In the clinically active dose cohorts, durable partial responses, or PR, were observed in 2 patients with cutaneous melanoma (6 patients enrolled), 2 patients with ovarian cancer (4 patients enrolled) and 3 patients with tebentafusp-naïve uveal melanoma (6 patients enrolled). We did not observe any PR responses in patients with UM who had progressed on prior tebentafusp. All ovarian patients in the trial were platinum-resistant, and all cutaneous melanoma patients had progressed on prior anti-PD1 and anti-CTLA4. Six of the seven PRs are still ongoing, including two patients with PRs for over seven months. Ten additional efficacy evaluable patients across four other tumor types had a best RECIST response of stable disease or progressive disease. A majority of patients evaluable for circulating tumor DNA had at least a 50% reduction.

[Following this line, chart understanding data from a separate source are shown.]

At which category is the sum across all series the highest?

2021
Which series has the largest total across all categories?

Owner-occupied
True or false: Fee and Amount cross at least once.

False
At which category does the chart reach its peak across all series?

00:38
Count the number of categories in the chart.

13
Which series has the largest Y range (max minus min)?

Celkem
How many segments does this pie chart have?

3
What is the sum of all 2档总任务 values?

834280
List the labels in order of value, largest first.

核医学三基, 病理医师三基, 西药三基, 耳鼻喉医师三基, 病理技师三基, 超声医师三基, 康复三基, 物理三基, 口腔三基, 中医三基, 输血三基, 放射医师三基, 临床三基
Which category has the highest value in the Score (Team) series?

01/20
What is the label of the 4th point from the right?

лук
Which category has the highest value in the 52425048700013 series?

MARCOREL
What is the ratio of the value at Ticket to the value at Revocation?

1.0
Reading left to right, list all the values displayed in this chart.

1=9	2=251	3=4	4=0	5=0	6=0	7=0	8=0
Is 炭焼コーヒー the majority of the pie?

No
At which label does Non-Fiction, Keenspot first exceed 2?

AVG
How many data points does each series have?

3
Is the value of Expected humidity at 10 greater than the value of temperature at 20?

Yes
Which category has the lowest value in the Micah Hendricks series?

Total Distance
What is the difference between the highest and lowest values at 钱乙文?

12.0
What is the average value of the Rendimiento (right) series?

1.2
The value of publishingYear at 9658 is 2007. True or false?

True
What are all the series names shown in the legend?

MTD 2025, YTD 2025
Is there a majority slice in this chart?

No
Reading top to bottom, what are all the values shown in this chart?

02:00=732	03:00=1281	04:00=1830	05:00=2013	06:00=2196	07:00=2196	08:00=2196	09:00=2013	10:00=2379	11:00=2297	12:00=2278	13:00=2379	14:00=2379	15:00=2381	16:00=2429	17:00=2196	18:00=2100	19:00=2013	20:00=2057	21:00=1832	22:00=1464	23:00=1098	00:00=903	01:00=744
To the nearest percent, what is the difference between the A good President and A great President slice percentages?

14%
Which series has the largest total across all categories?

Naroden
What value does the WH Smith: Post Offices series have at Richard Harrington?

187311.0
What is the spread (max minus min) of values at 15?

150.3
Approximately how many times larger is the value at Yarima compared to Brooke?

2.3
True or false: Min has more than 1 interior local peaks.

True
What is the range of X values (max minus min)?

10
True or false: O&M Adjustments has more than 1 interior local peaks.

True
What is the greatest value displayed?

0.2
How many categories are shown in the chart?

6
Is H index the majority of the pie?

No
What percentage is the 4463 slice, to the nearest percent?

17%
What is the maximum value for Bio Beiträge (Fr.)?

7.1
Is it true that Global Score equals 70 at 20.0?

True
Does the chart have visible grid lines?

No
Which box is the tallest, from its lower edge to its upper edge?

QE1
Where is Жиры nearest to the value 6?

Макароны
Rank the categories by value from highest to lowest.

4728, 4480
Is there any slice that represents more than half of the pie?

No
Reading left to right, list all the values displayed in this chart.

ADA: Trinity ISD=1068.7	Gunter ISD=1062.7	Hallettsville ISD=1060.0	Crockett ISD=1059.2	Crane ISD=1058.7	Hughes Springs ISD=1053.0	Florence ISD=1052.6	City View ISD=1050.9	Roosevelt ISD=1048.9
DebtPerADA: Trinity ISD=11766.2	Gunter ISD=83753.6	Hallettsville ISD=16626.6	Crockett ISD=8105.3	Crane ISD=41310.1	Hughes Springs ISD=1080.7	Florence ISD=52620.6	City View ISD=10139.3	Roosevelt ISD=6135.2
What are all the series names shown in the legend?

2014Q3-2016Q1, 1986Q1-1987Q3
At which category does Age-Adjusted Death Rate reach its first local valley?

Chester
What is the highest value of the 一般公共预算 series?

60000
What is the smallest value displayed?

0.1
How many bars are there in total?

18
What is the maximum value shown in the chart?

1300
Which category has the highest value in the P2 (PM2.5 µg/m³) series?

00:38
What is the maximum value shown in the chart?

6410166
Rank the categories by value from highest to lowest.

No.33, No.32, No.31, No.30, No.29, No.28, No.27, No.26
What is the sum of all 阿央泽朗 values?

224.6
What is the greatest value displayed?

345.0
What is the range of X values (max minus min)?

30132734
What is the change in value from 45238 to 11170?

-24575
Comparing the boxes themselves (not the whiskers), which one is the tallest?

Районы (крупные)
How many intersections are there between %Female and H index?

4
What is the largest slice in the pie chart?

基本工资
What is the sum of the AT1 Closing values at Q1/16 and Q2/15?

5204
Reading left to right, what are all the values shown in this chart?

Ongoing Expansion Arms in Four Cancer Types
We have initiated patient enrollment into four expansion arms in cutaneous melanoma, NSCLC, endometrial and ovarian cancers. The IMC-F106C-101 trial is adaptive and includes the option for Phase 2 expansion of over 100 patients per tumor type. Dose escalation continues in additional solid tumors as well as plans for expansion into combination arms with standards-of-care.